[Extrait retenu]
-----

Presse

Noise : Les fans de Nick Cave ou Sixteen Horsepower devraient ici toruver leur bonheur pour peu qu’ils apprécient Hank Williams autant que son petit-fils. – Mai/Juin 2013

Ouest France : Une vraie claque. La voix éraillée de Slim Wild Boar en grande forme, un jeu de guitare plus tranchant, la batterie qui pouvait Enfin se lâcher. Les marquantes chansons du groupe rennais prennent (encore) une autre dimension. – Live Report du 15 juin 2013 à l’Ubu.

Guitar Part : Ce Tales From The Wrong Side Of Town errent quelque part entre Woven Hand et Nick Cave et s’embarquent dès l’intro dans une chevauchée western sans jamais lâcher la bride. Janvier 2013

Rock’n’folk : Un folk blues ténébreux parsemé d’éclats western et rockabilly, qui revendique un son roots et défend sa dimension artisanale et bricolo. Les onze morceaux, tous anglophones pourraient être issus du fin fond des Etats-Unis et joués par des allumés qui entretiendraient une tradition ancestrale à grand renfort de voix écorchée, guitares lumineuses et balades crépusculaires. – Août 2010

Abus Dangereux : Puisque le blues n’a pas de vrai pays, la Bretagne n’est pas plus mal qu’ailleurs pour y chanter ce que l’on a sur le coeur. Et Slim Wild Boar le Rennais a l’air d’en avoir gros sur la patate.
Accompagné dans son voyage par un anonyme compagnon baptisé l’Ombre Abandonnée. Guitariste,
harmoniciste et banjoïste. Ce qui, pour une ombre, est plutôt flatteur. Ces deux là brassent une sorte de blues cru et viscéral où l’on retrouve des traces de country campagnard et de folk vagabond. De la musique populaire, solide et bien enracinée dans l’existence. Chantée d’une belle voix grave taillée sur mesure pour la chanson triste. Un petit neveu blanc de Leadbelly ! – Septembre 2010

Dig It : La Bête rôde et donne des coups de griffe à tout va! Tremblez mortels car elle n’est pas près de s’arrêter!
La Bête… Peut-être un sanglier sauvage (wild boar)! En tout cas, Slim Wild Boar & His Forsaken Shadow, duo de Rennes, guitares, banjo, harmonica, sort son premier CD, Water On A Dirty Ground, sur le label breton…
Les hobos, l’Ouest américain, Johnny Cash, Jeffrey Lee Pierce, 16 Horsepower… Leur musique est minimale, épurée, et la voix du Wild Boar nous entraîne sur les routes de la rédemption… Ou serait-ce le contraire?

-----

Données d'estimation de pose
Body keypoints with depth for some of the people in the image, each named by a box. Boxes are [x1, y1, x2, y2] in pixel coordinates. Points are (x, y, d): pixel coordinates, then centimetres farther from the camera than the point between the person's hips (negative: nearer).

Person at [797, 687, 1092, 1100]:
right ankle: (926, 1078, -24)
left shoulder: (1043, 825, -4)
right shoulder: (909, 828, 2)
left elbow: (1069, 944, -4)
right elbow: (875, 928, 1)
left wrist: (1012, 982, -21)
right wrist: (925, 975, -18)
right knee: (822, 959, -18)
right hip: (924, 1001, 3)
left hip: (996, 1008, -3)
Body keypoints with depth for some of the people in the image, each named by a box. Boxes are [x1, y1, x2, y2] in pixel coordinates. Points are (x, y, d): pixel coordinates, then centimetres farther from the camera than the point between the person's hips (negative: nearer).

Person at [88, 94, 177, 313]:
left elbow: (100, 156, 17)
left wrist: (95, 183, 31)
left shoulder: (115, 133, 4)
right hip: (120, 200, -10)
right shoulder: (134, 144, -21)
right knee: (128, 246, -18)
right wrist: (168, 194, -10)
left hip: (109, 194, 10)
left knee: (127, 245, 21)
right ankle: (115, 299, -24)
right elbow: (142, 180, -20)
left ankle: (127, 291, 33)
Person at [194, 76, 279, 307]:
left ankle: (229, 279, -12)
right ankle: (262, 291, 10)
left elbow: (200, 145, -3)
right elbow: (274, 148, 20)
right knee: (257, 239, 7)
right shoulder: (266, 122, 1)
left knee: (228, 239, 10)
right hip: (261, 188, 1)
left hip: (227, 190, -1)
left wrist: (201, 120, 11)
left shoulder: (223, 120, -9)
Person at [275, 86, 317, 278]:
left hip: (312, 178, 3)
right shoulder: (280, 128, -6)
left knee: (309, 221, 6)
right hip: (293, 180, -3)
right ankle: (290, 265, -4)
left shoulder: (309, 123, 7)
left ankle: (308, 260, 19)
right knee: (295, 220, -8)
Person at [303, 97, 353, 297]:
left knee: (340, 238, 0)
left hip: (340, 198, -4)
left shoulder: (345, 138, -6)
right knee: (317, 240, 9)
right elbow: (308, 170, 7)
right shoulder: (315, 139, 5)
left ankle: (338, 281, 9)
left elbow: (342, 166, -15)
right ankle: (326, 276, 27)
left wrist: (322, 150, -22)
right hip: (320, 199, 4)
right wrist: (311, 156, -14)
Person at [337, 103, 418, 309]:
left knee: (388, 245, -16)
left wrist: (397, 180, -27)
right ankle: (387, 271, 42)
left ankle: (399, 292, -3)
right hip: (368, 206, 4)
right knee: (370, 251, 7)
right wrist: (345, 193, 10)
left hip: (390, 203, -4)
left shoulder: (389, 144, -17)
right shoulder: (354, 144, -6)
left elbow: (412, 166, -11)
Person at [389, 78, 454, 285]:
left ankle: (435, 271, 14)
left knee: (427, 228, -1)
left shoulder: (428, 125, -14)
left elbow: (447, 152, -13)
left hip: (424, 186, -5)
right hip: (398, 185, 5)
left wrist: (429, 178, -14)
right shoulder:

-----

[Votre consigne] Résumez la revue de presse en deux phrases.

[Corrigé de l'exercice] La revue de presse réunit des avis de Noise, Ouest France, Guitar Part, Rock'n'folk, Abus Dangereux et Dig It sur la musique du Rennais Slim Wild Boar, rapprochée de Nick Cave, de Sixteen Horsepower ou de Woven Hand. Les critiques y décrivent un blues et un folk crus, mêlés de western, de country et de rockabilly, portés par une voix grave et éraillée, et saluent un concert donné à l'Ubu le 15 juin 2013.